§ Dataset entries:
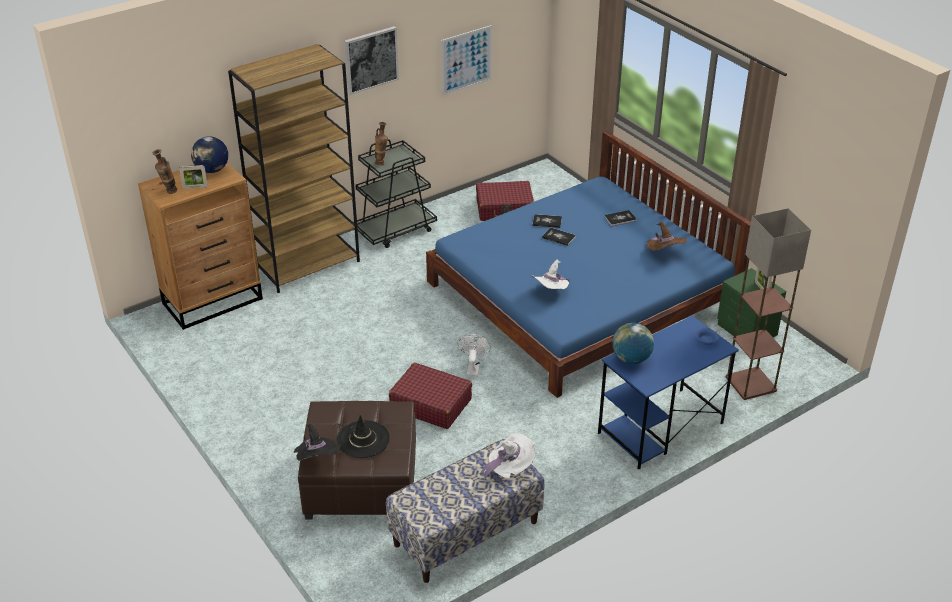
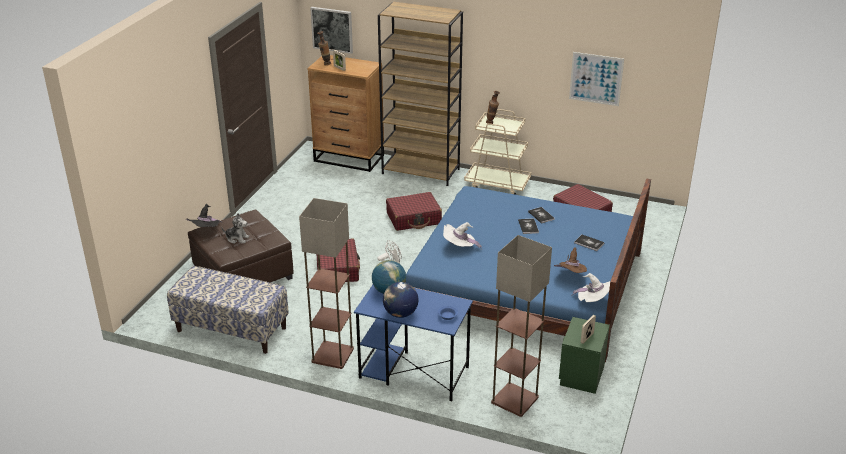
camera: 55 degrees right, 5 degrees down
globe [191,136,228,173] -> globe moved to [383,282,419,318]
black hat [336,415,390,458] -> plush toy [222,213,249,244]
picture [344,26,399,95] -> picture moved to [310,7,353,54]
black cart [353,139,437,248] -> beige cart [464,109,531,195]
white hat [480,433,535,480] -> white hat moved to [571,273,610,302]
none -> floor lamp [299,198,354,369]
none -> red suitcase [386,192,442,231]

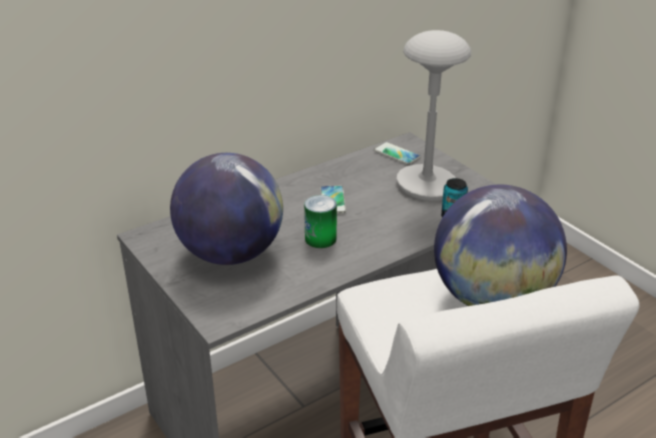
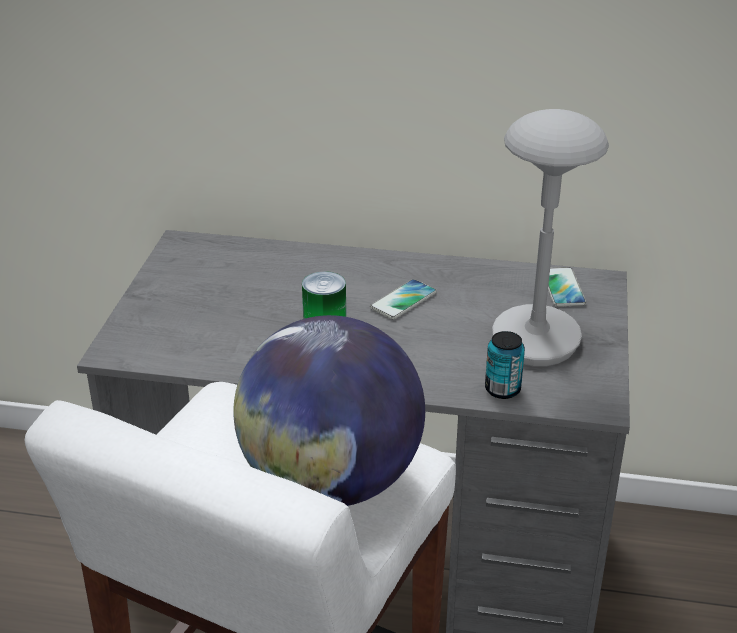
camera: 45 degrees right, 0 degrees up
globe [170,153,283,265] -> none

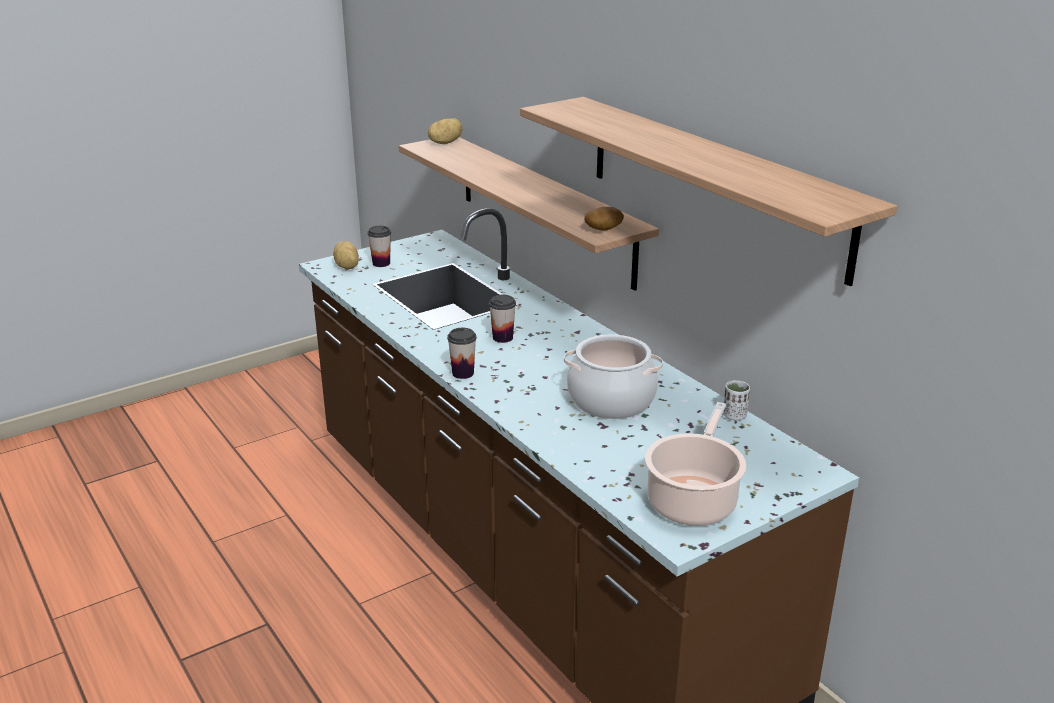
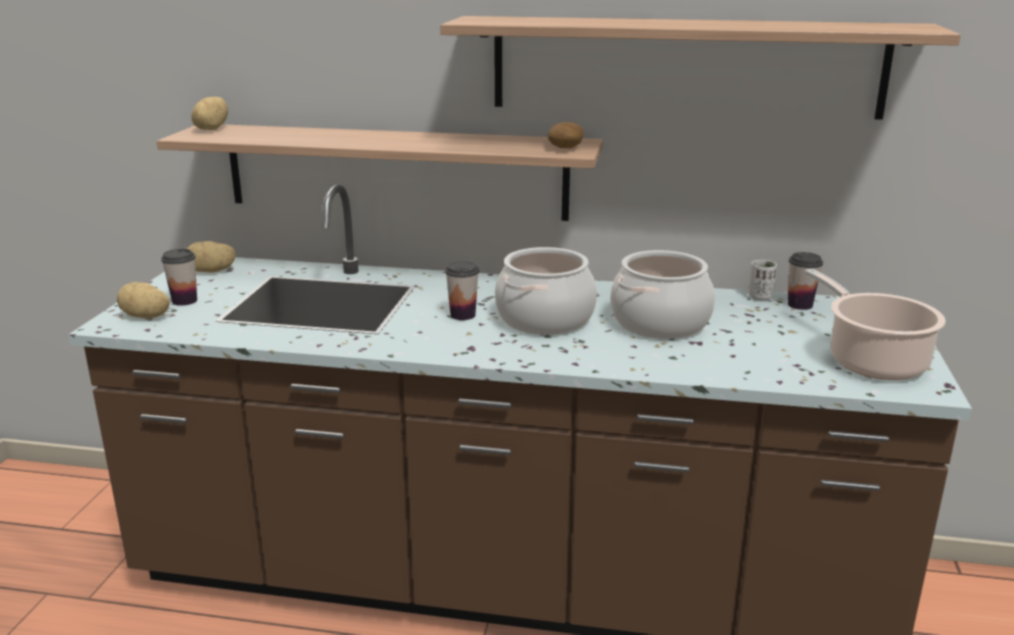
camera: 45 degrees left, 5 degrees down
cup [447,328,477,379] -> cup moved to [788,252,823,310]
none -> potato [187,241,236,273]
none -> cooking pot [495,247,597,335]

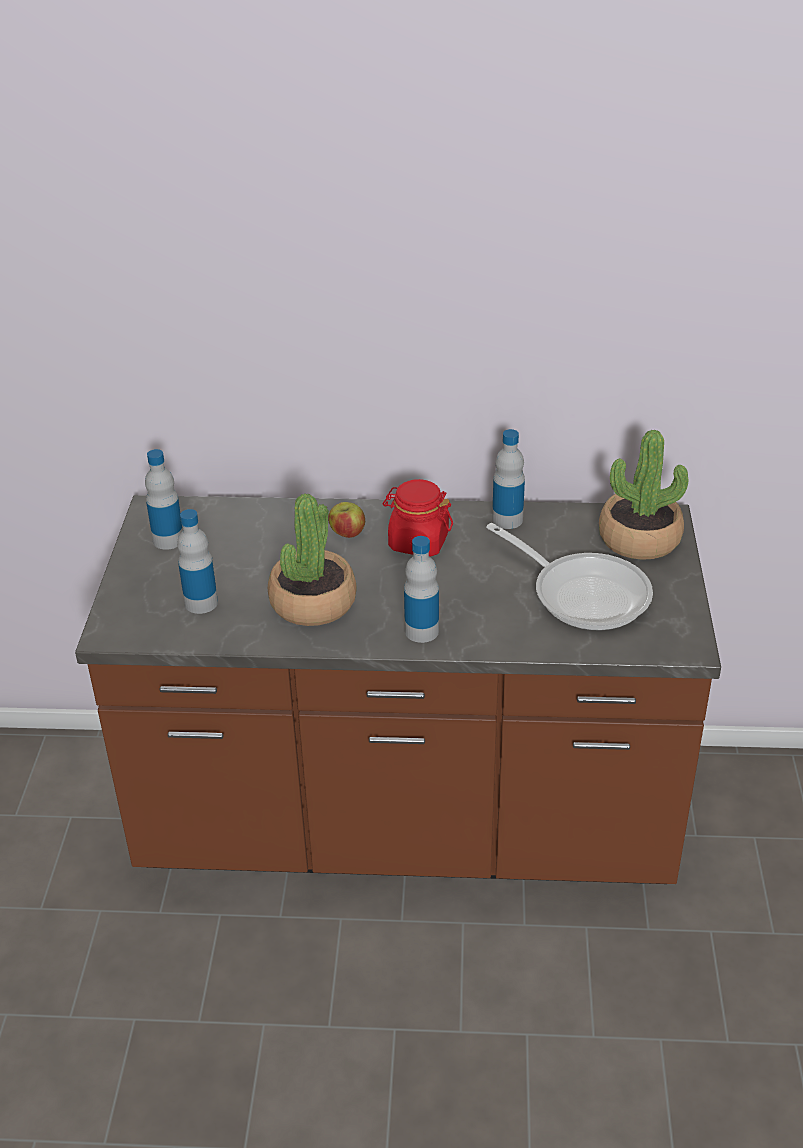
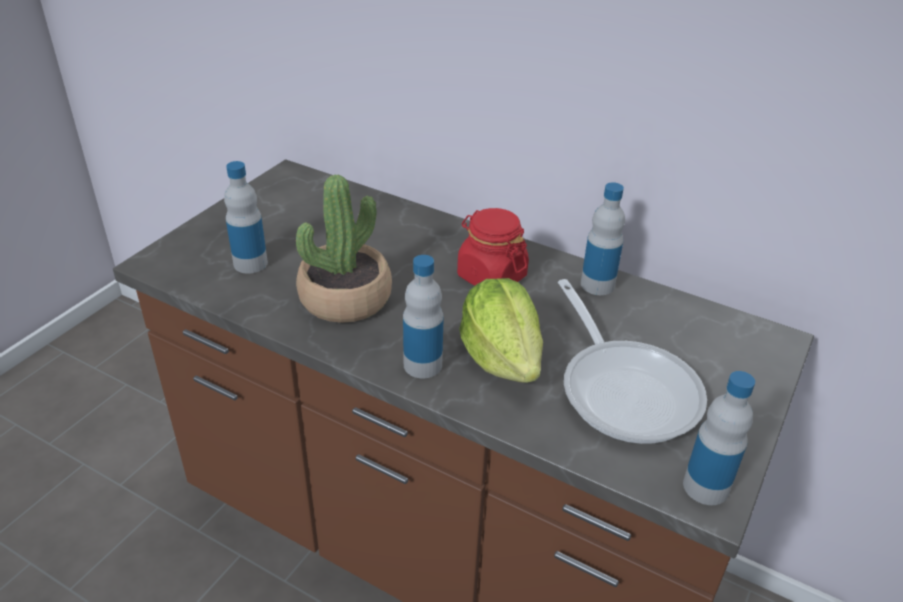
camera: 25 degrees right, 0 degrees up
bottle [145,449,183,550] -> bottle moved to [683,371,755,505]
apple [328,502,365,538] -> none
potted plant [599,430,688,560] -> none
none -> lettuce [459,278,543,383]

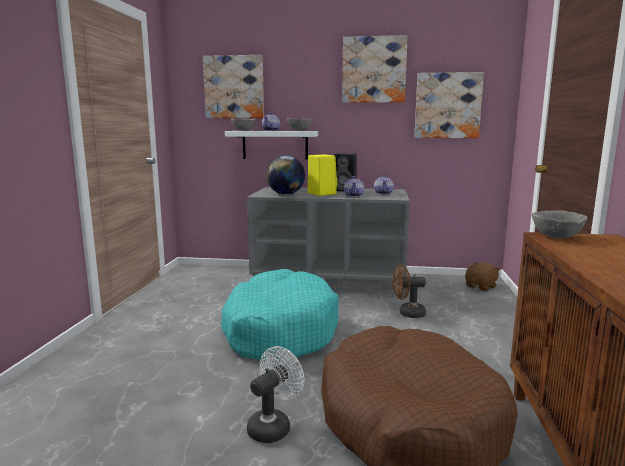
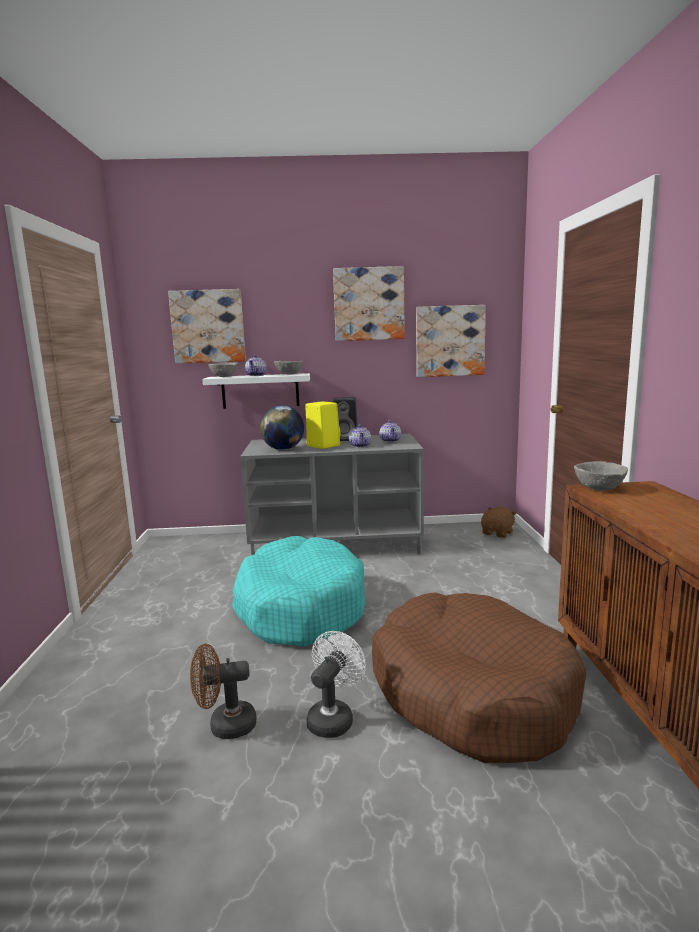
camera: 10 degrees left, 0 degrees up
brown fan [393,265,426,318] -> brown fan moved to [190,644,257,739]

§ Work instructions:
In your copy, the listing above should appear word for word, with no images.

§ Solution to this exercise:
camera: 55 degrees right, 5 degrees down
globe [191,136,228,173] -> globe moved to [383,282,419,318]
black hat [336,415,390,458] -> plush toy [222,213,249,244]
picture [344,26,399,95] -> picture moved to [310,7,353,54]
black cart [353,139,437,248] -> beige cart [464,109,531,195]
white hat [480,433,535,480] -> white hat moved to [571,273,610,302]
none -> floor lamp [299,198,354,369]
none -> red suitcase [386,192,442,231]

camera: 45 degrees right, 0 degrees up
globe [170,153,283,265] -> none

camera: 45 degrees left, 5 degrees down
cup [447,328,477,379] -> cup moved to [788,252,823,310]
none -> potato [187,241,236,273]
none -> cooking pot [495,247,597,335]

camera: 25 degrees right, 0 degrees up
bottle [145,449,183,550] -> bottle moved to [683,371,755,505]
apple [328,502,365,538] -> none
potted plant [599,430,688,560] -> none
none -> lettuce [459,278,543,383]

camera: 10 degrees left, 0 degrees up
brown fan [393,265,426,318] -> brown fan moved to [190,644,257,739]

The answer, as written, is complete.